> _Document passage_:

>>

Instruction
About HW8
Question 1 [50 Points] Sovling SVM using Quadratic Programming
- a) [25 points] The Primal Form
- b) [25 points] The Dual Form
Question 2 [20 Points] Linearly nonseparable SVM
Question 3 [30 Points] Penalized Loss Linear SVM

Instruction

Students are encouraged to work together on homework. However, sharing, copying, or providing any part of a homework solution or code is an infraction of the University’s rules on Academic Integrity. Any violation will be punished as severely as possible. Final submissions must be uploaded to compass2g. No email or hardcopy will be accepted. For late submission policy and grading rubrics, please refer to the course website.

What is expected for the submission to Gradescope
- You are required to submit one rendered PDF file HWx_yourNetID.pdf. For example, HW01_rqzhu.pdf. Please note that this must be a .pdf file generated by a .Rmd file. .html format cannot be accepted.
- Please follow the instructions on Gradescope to select corresponding PDF pages for each question.
Please note that your homework file is a PDF report instead of a messy collection of R codes. This report should include:
- Your Name and NetID. (Replace Ruoqing Zhu (rqzhu) by your name and NetID if you are using this template).
- Make all of your R code chunks visible for grading.
- Relevant outputs from your R code chunks that support your answers.
- Provide clear answers or conclusions for each question. For example, you could start with Answer: I fit SVM with the following choice of tuning parameters ...
- Many assignments require your own implementation of algorithms. Basic comments are strongly encouraged to explain the logic to our graders. However, line-by-line code comments are unnecessary.
Requirements regarding the .Rmd file.
- You do NOT need to submit Rmd files. However, your PDF file should be rendered directly from it.
- Make sure that you set random seeds for simulation or randomized algorithms so that the results are reproducible. If a specific seed number is not provided in the homework, you can consider using your NetID.
- For some questions, there will be restrictions on what packages/functions you can use. Please read the requirements carefully. As long as the question does not specify such restrictions, you can use anything.

About HW8

In this HW, we will code both the primal and dual form of SVM and utilize a general quadratic programming (quadprog package) solve to help us obtain the solution.

<<

> _Set problem A_:
Copy out the stored data records from the line containing "Trace the roads" through the end of the records, keeping every line unchanged.

Stored data:
>>

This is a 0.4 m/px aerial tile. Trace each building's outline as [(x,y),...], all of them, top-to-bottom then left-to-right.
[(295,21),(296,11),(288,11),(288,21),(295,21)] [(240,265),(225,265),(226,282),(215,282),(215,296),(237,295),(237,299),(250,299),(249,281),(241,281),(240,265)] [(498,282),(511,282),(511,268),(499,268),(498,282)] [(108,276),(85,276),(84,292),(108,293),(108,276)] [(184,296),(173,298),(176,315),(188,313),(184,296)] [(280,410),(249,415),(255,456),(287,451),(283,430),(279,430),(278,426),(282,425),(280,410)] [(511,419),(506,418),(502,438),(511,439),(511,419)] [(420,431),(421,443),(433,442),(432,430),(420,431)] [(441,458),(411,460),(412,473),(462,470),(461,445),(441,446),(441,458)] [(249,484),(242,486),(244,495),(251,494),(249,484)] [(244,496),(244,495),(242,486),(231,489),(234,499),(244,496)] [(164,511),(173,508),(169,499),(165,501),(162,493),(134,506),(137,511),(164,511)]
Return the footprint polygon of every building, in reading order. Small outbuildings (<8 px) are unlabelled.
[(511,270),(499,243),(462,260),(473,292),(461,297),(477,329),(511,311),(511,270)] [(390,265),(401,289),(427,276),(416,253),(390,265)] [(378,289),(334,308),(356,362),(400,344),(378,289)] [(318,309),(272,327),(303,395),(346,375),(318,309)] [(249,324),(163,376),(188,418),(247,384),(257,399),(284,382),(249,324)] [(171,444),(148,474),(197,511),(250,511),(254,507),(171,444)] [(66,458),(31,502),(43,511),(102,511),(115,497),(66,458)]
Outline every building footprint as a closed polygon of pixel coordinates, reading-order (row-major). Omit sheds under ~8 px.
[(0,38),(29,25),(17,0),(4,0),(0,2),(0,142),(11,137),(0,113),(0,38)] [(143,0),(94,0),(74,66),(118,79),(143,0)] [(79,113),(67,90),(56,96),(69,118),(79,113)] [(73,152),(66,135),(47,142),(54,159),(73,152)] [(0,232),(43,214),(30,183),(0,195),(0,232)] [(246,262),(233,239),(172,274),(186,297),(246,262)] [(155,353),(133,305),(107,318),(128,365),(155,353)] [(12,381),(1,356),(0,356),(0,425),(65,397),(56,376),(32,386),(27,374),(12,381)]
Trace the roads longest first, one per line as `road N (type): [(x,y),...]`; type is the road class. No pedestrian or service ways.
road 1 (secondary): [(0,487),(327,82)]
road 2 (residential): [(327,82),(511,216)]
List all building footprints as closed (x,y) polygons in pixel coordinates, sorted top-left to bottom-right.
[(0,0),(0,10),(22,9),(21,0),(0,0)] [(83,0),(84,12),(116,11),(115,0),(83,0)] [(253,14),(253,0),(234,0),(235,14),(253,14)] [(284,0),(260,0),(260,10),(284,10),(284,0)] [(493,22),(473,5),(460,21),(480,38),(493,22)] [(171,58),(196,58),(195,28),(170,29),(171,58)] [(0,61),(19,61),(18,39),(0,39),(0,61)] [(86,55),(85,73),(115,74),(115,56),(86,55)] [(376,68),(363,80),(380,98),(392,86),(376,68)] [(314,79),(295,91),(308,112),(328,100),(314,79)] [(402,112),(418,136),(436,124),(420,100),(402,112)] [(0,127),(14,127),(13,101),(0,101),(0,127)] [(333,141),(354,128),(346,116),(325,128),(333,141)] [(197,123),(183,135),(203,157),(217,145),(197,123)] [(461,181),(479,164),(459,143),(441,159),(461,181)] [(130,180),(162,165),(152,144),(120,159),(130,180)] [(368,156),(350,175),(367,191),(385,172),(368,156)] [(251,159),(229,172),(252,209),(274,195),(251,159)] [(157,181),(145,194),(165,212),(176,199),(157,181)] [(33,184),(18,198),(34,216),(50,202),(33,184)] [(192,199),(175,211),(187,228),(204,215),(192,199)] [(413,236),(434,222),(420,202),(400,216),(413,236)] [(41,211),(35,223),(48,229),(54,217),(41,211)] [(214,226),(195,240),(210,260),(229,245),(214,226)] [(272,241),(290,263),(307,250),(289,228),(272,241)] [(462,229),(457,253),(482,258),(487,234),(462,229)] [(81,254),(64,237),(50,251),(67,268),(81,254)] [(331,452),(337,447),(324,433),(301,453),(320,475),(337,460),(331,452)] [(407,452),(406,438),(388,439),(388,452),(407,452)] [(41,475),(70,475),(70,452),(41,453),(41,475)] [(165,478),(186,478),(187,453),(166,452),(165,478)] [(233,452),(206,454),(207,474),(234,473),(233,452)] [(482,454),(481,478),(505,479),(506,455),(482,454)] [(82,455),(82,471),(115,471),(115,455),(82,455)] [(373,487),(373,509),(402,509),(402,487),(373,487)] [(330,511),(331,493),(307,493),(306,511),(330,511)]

<<

> _Set problem B_:
In the homework instructions, list every item the PDF report is required to include.

> _Exercise solution A_:
Trace the roads longest first, one per line as `road N (type): [(x,y),...]`; type is the road class. No pedestrian or service ways.
road 1 (secondary): [(0,487),(327,82)]
road 2 (residential): [(327,82),(511,216)]
List all building footprints as closed (x,y) polygons in pixel coordinates, sorted top-left to bottom-right.
[(0,0),(0,10),(22,9),(21,0),(0,0)] [(83,0),(84,12),(116,11),(115,0),(83,0)] [(253,14),(253,0),(234,0),(235,14),(253,14)] [(284,0),(260,0),(260,10),(284,10),(284,0)] [(493,22),(473,5),(460,21),(480,38),(493,22)] [(171,58),(196,58),(195,28),(170,29),(171,58)] [(0,61),(19,61),(18,39),(0,39),(0,61)] [(86,55),(85,73),(115,74),(115,56),(86,55)] [(376,68),(363,80),(380,98),(392,86),(376,68)] [(314,79),(295,91),(308,112),(328,100),(314,79)] [(402,112),(418,136),(436,124),(420,100),(402,112)] [(0,127),(14,127),(13,101),(0,101),(0,127)] [(333,141),(354,128),(346,116),(325,128),(333,141)] [(197,123),(183,135),(203,157),(217,145),(197,123)] [(461,181),(479,164),(459,143),(441,159),(461,181)] [(130,180),(162,165),(152,144),(120,159),(130,180)] [(368,156),(350,175),(367,191),(385,172),(368,156)] [(251,159),(229,172),(252,209),(274,195),(251,159)] [(157,181),(145,194),(165,212),(176,199),(157,181)] [(33,184),(18,198),(34,216),(50,202),(33,184)] [(192,199),(175,211),(187,228),(204,215),(192,199)] [(413,236),(434,222),(420,202),(400,216),(413,236)] [(41,211),(35,223),(48,229),(54,217),(41,211)] [(214,226),(195,240),(210,260),(229,245),(214,226)] [(272,241),(290,263),(307,250),(289,228),(272,241)] [(462,229),(457,253),(482,258),(487,234),(462,229)] [(81,254),(64,237),(50,251),(67,268),(81,254)] [(331,452),(337,447),(324,433),(301,453),(320,475),(337,460),(331,452)] [(407,452),(406,438),(388,439),(388,452),(407,452)] [(41,475),(70,475),(70,452),(41,453),(41,475)] [(165,478),(186,478),(187,453),(166,452),(165,478)] [(233,452),(206,454),(207,474),(234,473),(233,452)] [(482,454),(481,478),(505,479),(506,455),(482,454)] [(82,455),(82,471),(115,471),(115,455),(82,455)] [(373,487),(373,509),(402,509),(402,487),(373,487)] [(330,511),(331,493),(307,493),(306,511),(330,511)]

> _Exercise solution B_:
- Your name and NetID
- All R code chunks, made visible for grading
- Relevant outputs from the R code chunks that support your answers
- Clear answers or conclusions for each question
- Basic comments explaining the logic of your own algorithm implementations